JIIT

Academic Experts

Dr. Bajrang Bansal

ASSISTANT PROFESSOR (SENIOR GRADE)

bajrang.bansal@jiit.ac.in

Biography

Dr. Bajrang Bansal is currently serving as an Assistant Professor in the Department of Electronics and Communication Engineering, Jaypee Institute of Information Technology (JIIT), Noida, Uttar Pradesh, India. He received the B.E. degree in Electronics and Communication Engineering from the Institute of Technology and Management, Gurugram, India, in 2005, the M.Tech. degree in VLSI Design and CAD from Thapar University, Punjab, India, in 2008, and the Ph.D. degree in Wireless Communication from Delhi Technological University, Delhi, India, in 2017. With over 12 years of teaching experience and 1 year in the industry, Dr. Bansal has been actively engaged in academic instruction, research, and program coordination. His expertise lies in wireless communication systems, with research interests in areas such as IRS-assisted communication, physical layer security, UWB communication, etc. Dr. Bansal has taken on several key leadership roles at JIIT, serving as Coordinator – Pre-Engineering Program, Coordinator – AICTE IDEA Lab, Member – High-End Emerging Technology Centre (ETC) and OBE Module Coordinator. He is also working in active collaboration with the Indian Institute of Science (IISc), Bangalore, fostering research partnerships to advance developments in wireless communication.

Research Highlights

Dr. Bajrang Bansal’s research focuses on Physical Layer Security, Intelligent Reflecting Surface (IRS)-assisted communication, Wireless Channel Modeling, and Ultra-Wideband (UWB) communication, aimed at advancing the design of secure, efficient, and reliable next-generation wireless networks. His key contributions include a comprehensive survey on reconfigurable intelligent surfaces for enhancing physical layer security, the development of an active IRS-based approach to mitigate the double fading effect, and an IRS-aided convex optimization-based beamforming solution for secure communication in multi-user, multi-eavesdropper NLoS MISO networks. In the domain of UWB communication, Dr. Bansal has introduced novel time-domain analytical models for wave transmission through low-loss dielectric obstacles, multilayer wall structures, and complex 3-D environments, along with heuristic and UTD-based diffraction models for lossy wedges and buildings. These innovations provide accurate performance evaluation tools and enable robust system design under realistic propagation scenarios.

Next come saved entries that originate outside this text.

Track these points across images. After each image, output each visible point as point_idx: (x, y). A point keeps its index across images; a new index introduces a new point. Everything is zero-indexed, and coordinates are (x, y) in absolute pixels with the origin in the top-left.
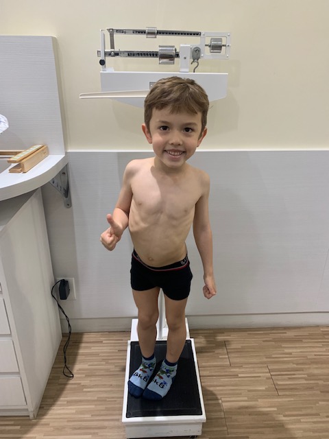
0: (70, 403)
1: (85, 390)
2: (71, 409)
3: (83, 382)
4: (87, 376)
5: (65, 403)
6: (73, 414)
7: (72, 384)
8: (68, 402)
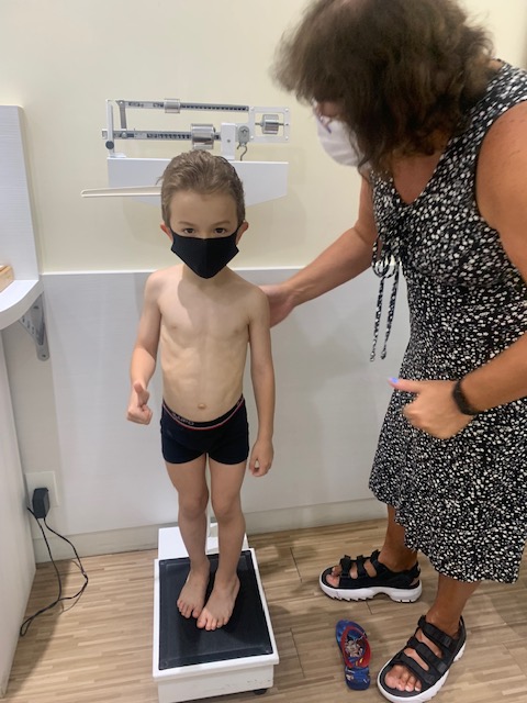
0: (58, 667)
1: (80, 644)
2: (61, 676)
3: (77, 634)
4: (83, 623)
5: (51, 667)
6: (65, 682)
7: (60, 638)
8: (55, 665)
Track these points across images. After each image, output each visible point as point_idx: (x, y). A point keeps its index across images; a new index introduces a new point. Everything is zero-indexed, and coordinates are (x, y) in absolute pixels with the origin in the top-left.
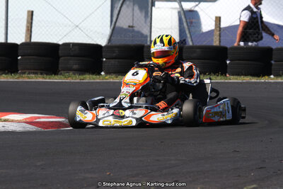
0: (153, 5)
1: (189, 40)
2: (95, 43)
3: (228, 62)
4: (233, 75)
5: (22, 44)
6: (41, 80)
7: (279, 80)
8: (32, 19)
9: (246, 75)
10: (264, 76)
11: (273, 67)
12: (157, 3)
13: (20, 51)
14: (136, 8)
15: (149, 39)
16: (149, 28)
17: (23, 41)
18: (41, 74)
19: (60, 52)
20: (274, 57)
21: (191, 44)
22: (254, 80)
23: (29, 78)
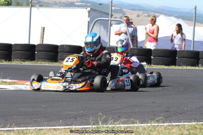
0: (111, 25)
1: (131, 45)
2: (78, 45)
3: (152, 57)
4: (154, 65)
5: (38, 45)
6: (48, 65)
7: (180, 68)
8: (44, 31)
9: (161, 65)
10: (172, 65)
11: (177, 61)
12: (113, 25)
13: (36, 49)
14: (102, 27)
15: (108, 44)
16: (108, 38)
17: (39, 43)
18: (48, 61)
19: (59, 50)
20: (177, 55)
21: (132, 47)
22: (166, 67)
23: (41, 63)
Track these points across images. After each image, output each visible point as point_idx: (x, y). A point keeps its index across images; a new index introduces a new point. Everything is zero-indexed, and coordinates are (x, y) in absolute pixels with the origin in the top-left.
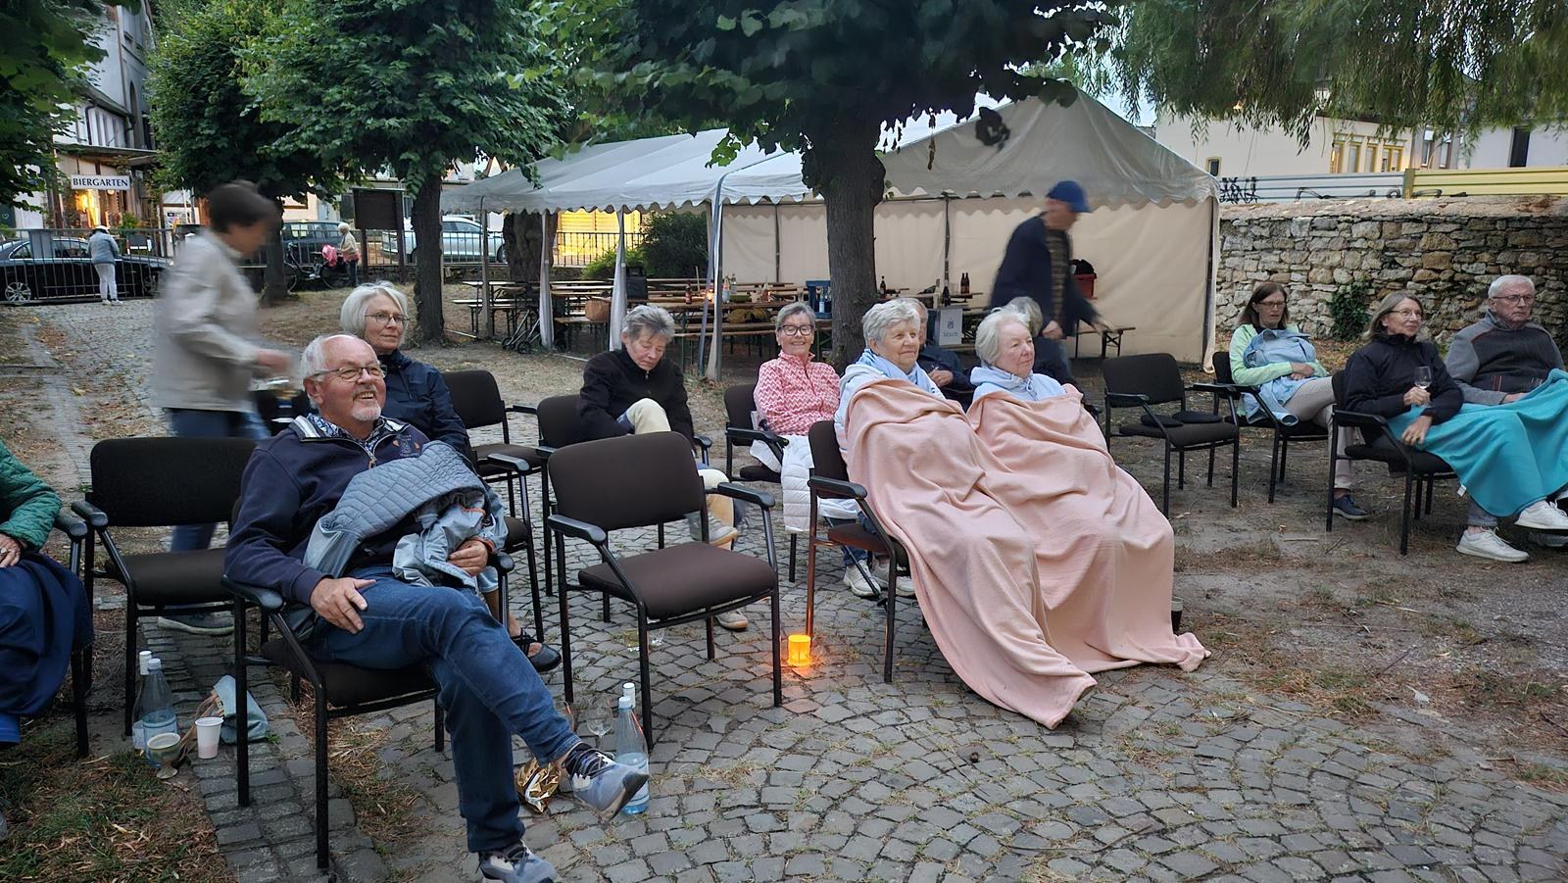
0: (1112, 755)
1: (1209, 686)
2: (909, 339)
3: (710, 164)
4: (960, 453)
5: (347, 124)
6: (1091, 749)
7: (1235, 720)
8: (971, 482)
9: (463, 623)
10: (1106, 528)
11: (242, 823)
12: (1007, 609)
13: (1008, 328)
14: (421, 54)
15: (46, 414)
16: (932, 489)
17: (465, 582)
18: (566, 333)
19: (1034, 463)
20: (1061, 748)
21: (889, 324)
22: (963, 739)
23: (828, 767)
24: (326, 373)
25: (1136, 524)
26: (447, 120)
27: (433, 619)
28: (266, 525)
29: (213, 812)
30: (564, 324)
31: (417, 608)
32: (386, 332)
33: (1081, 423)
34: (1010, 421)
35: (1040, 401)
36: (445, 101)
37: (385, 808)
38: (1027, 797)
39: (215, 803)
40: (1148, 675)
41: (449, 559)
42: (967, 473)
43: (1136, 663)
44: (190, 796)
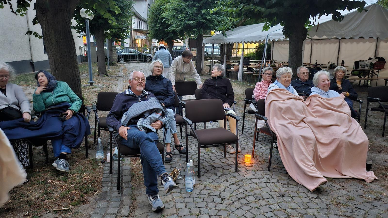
0: (327, 202)
1: (372, 188)
2: (288, 78)
3: (262, 31)
4: (299, 111)
5: (183, 23)
6: (321, 199)
7: (376, 199)
8: (300, 119)
9: (143, 140)
10: (344, 137)
11: (108, 177)
12: (303, 156)
13: (322, 76)
14: (200, 5)
15: (116, 86)
16: (287, 120)
17: (153, 131)
18: (229, 73)
19: (324, 116)
20: (312, 198)
21: (282, 74)
22: (283, 190)
23: (241, 190)
24: (133, 79)
25: (355, 137)
26: (203, 21)
27: (138, 138)
28: (114, 113)
29: (104, 174)
30: (229, 71)
31: (135, 135)
32: (158, 70)
33: (343, 105)
34: (318, 103)
35: (330, 98)
36: (204, 16)
37: (138, 180)
38: (294, 209)
39: (105, 172)
40: (353, 182)
41: (151, 125)
42: (299, 117)
43: (350, 177)
44: (102, 170)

His research finds applications in secure 5G/6G communication, smart and reconfigurable wireless environments, high-precision localization, and resilient communication systems for urban, indoor, vehicular, and industrial use cases. Collaborating with the Indian Institute of Science (IISc), Bangalore, Dr. Bansal’s work significantly impacts industry by improving network security, spectral efficiency, and energy utilization, while enriching academia through theoretical advancements, impactful publications, and the mentoring of future wireless technology experts.

Areas Of Interest

1. IRS-assisted wireless communication
2. Physical layer security in wireless communication
3. Wireless Channel Modeling
4. UWB Technology
5. Performance analysis of Fading Channel

Publications

R. Kaur, B. Bansal and S. Majhi, “Compensation of Double Fading Effect via Active RIS to Improve the System Performance,” in IEEE Transactions on Vehicular Technology, 2025, doi: 10.1109/TVT.2025.3585569.
R. Kaur and B. Bansal, “An IRS-aided convex optimization-based beamforming solution for secure communication in multi-user and multi-eavesdropper NLoS MISO networks,” Sādhanā – Academy Proceedings in Engineering Sciences, Springer, vol. 50, no. 211, pp. 1–17, 2025.
R. Kaur, B. Bansal, S. Majhi, S. Jain, C. Huang, C. Yuen, “A Survey on Reconfigurable Intelligent Surface for Physical Layer Security of Next-Generation Wireless Communications,” IEEE Open Journal of Vehicular Technology, vol. 5, pp. 172–179, 2024.
B. Bansal, “A New UTD Based Time-Domain Solution for UWB Diffraction in 3-D Environments,” Wireless Personal Communications, vol. 118, no. 4, pp. 2365–2382, 2021.
P. Tewari, S. Soni, and B. Bansal, “Time-domain solution for transmitted field through low-loss dielectric obstacles in a microcellular and indoor scenario for UWB signals,” IEEE Transactions on Vehicular Technology, vol. 64, no. 2, pp. 541–552, May 2014.